In three landmark decisions re- leased by the Supreme Court of the United States before summer adjournment, the votes were narrow and, depending on the case, involved differing alliances. But one thing was constant, the Roberts Court continues to be an activist court that appears not only willing but eager to substitute its judgment for that of the Legislature and precedent.
The most dramatic of the cases was the court’s 5-4 vote that gutted the Voting Rights Act, which was passed in 1965, not long after civil rights workers were murdered for attempting to register black voters in the South.
What has become the law’s most controversial provision — a requirement that certain states or parts of states must ask for Justice Department review before tampering with laws that affect voter access — was not limited to the South. It applied to all of Alabama, Georgia, South Carolina, Texas, Alaska, Arizona, Louisiana, Mississippi and Virginia, and parts of California, Florida, North Carolina, Michigan, New Hampshire, New York and South Dakota.
The wrong message
By finding that preclearance requirement unconstitutional, the court sent a message to states and areas that have a history of voter suppression that they are now trustworthy. That’s a happy thought, but one that is open to challenge, and Justice Ruth Bader Ginsburg did so in what should have been convincing fashion. Her dissent cited eight examples of relatively recent race-based voter discrimination. One was that of Kilmichael, Miss., where the five council members and the mayor — all white — became alarmed at an unusually high number of announced black candidates and so cancelled the election. Under the Voting Rights Act, the Department of Justice stepped in. The election was held, and the town elected its first black mayor and three black councilmen.
For Chief Justice John Roberts and his four conservative colleagues to pretend that we live in a post racial America is either naive or dishonest — and it’s hard to believe that Supreme Court justices got where they are being naive.
We had hoped that Roberts, at least, would distance himself from the outrageous comment made by Justice Antonin Scalia during oral arguments on the Voting Rights case in February. It was then that Scalia suggested that because the law has gained strong support in Congress over the years, Congress could no longer be trusted. The support he said is “very likely attributable to a phenomenon that is called perpetuation of racial entitlement.”

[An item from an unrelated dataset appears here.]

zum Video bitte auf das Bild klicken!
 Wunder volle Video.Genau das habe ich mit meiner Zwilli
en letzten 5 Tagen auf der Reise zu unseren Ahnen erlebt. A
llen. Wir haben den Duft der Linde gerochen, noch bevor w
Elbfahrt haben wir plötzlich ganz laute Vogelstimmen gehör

The Voting Rights Act was passed by Congress by a vote of 77–19 in the Senate and 333–85 in the House. It has been periodically renewed, most recently in 2006 by a vote of 98-0 in the Senate and 390-33 in the House. In Scalia’s warped view — a view now validated by his conservative colleagues — when Congress acts with near unanimity, it is a signal that the Supreme Court must substitute its wisdom for that of the House and Senate. And cast precedent to the wind in the process.
To a lesser but no less noteworthy extent, the Court was also willing to substitute its view on the legitimacy of gay marriage over that of the Congress and it sent a strong message that it is prepared to further restrict the use of race as a factor in college admissions if the appeals court to which it remanded a case for rehearing doesn’t get the message.
People on both sides of the political fence found things to applaud and things to condemn in the decisions released during the final days of the term.
But the continuing trend that Roberts is taking that substitute’s the court’s opinion — often on narrow votes — over both legislative action and the court’s own precedent is troubling. One might even say alarming.
Looking at the new term
One of the last decisions the court made was to accept a case involving the practice under which a president makes recess appointments to the executive or judicial branches of government.
Every president since George Washington has made recess appointments, although the practices has become more common since World War II. President Dwight Eisenhower appointed William J. Brennan to the Supreme Court during a recess. According to the Congressional Research Service, President Ronald Reagan made 240 recess appointments, President George H.W. Bush made 77 recess appointments, President Bill Clinton made 139 recess appointments. President George W. Bush made 171 recess appointments, and as of the beginning of this year President Barack Obama had made 32 recess appointments.
This case, which challenges Obama’s appointments to the National Labor Relations Board, would seem to have the potential of exposing the Roberts Court as not only one of the most activist courts in history, but one of the most partisan. Or of disproving its harshest critics.
NLRB v. Noel Canning sounds innocuous enough, but it will be a case well worth watching.